#### PROBLEMS AND TASKS
- a) In the essay on monitoring, what minimum amount of sleep did the writer decide to get before coming into the office?
- b) Please mark each statement (i), (ii), (iii) yes or no according to the essay on monitoring, quoting the words that decide it. (i) The writer shared on-call duty with four other system administrators. (ii) Once the number of checks grew, most issues were reported by the monitoring system. (iii) The team ran Windows systems for the company.
- c) Write out everything in the essay on monitoring from "About 15 years" down to "were doing things.".

“There are many angles in which you can fall, but only one angle in which you can stand straight.” – G.K. Chesterton
Chesterton wasn’t talking about computing environments, but I think as technologists we have to think in a cross discipline way. I like Chesterton’s statement because it strikes at the heart of the futility of enumerating failure modes, no matter what type of failure they are. There is a lesson in this for building monitoring systems, and I’ve learned this lesson the hard way.
About 15 years ago I was a brash young system admin. I shared an on-call rotation with four other sys admin and we ran UNIX systems for a large logistics and distribution company. Warehouses ran all night long while the four of us preferred to be home sleeping. The problem was that whoever was on-call rarely got to sleep through the night. I was tired, a little sleep deprived, and I finally made a rule for myself that 4 hours of sleep was the minimum that I was going to get before making it into the office. We had to change the way we were doing things.
We started going deeper in our corrective actions. One of things I started to expand was the monitoring checks. Every failure meant that we deployed a new check that would find that failure so that we could correct it before an outage occurred. We started looking for error messages in logs, we checked load averages, we checked network connectivity. We were running more and more checks and every failure meant a new check to chase that new failure. Even as the number of checks ballooned we still got most of our issues reported by users and not by the monitoring system.
The insanity had to stop. We were putting so much load on the monitoring system that it was looking like we would need another one. Then the most obvious and clear realization hit me. Our monitoring philosophy was fundamentally wrong. We were chasing failures and we weren’t sure what the normal non-failure mode was. We needed to make a change and focus on correctness.

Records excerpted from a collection

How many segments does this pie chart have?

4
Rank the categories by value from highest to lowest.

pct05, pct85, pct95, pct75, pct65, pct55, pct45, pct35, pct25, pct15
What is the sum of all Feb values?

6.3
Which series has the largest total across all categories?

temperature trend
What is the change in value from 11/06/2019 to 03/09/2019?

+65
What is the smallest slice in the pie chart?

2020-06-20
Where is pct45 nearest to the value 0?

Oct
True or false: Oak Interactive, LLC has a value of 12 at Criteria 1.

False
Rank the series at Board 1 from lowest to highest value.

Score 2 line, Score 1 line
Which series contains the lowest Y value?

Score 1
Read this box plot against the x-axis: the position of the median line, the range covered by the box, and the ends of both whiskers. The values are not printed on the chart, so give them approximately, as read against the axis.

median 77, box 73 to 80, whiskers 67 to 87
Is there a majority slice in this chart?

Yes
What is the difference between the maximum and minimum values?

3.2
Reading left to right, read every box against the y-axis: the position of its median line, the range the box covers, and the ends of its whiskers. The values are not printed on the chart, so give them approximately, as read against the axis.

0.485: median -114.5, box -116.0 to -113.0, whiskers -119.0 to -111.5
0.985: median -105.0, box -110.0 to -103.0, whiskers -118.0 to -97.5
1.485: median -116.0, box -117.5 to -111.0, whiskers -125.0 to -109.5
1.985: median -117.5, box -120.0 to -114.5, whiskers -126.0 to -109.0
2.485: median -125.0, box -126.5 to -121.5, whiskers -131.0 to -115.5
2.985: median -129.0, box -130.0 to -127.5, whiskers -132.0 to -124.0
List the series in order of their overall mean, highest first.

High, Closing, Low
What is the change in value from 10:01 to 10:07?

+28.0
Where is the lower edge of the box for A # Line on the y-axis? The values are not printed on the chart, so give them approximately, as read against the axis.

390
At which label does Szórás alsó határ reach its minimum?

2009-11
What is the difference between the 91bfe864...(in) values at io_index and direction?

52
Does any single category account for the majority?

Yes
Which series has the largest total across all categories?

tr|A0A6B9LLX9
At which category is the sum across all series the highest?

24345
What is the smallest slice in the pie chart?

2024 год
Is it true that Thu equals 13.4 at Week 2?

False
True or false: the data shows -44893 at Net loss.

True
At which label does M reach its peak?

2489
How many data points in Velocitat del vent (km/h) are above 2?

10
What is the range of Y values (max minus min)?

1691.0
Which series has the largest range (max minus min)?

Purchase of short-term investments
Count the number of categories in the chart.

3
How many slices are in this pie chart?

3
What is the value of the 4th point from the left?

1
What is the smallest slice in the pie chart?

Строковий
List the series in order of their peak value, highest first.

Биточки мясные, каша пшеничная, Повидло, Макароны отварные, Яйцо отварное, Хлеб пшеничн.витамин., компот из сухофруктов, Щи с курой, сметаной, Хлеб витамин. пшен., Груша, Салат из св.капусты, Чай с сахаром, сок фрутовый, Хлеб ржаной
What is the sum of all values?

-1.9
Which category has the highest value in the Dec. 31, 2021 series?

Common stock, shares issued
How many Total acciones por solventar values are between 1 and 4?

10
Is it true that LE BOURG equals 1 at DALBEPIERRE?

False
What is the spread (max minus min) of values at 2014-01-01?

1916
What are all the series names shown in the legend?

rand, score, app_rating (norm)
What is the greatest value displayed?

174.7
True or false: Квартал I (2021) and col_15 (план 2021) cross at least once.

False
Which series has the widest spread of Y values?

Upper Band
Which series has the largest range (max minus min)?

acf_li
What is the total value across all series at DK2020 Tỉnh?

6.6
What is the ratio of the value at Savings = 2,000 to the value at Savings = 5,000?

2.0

#### ANSWERS PER TASK
- a) 4 hours of sleep.

- b)
(i) Yes: "I shared an on-call rotation with four other sys admin"
(ii) No: "Even as the number of checks ballooned we still got most of our issues reported by users and not by the monitoring system."
(iii) No: "we ran UNIX systems for a large logistics and distribution company"

- c)
About 15 years ago I was a brash young system admin. I shared an on-call rotation with four other sys admin and we ran UNIX systems for a large logistics and distribution company. Warehouses ran all night long while the four of us preferred to be home sleeping. The problem was that whoever was on-call rarely got to sleep through the night. I was tired, a little sleep deprived, and I finally made a rule for myself that 4 hours of sleep was the minimum that I was going to get before making it into the office. We had to change the way we were doing things.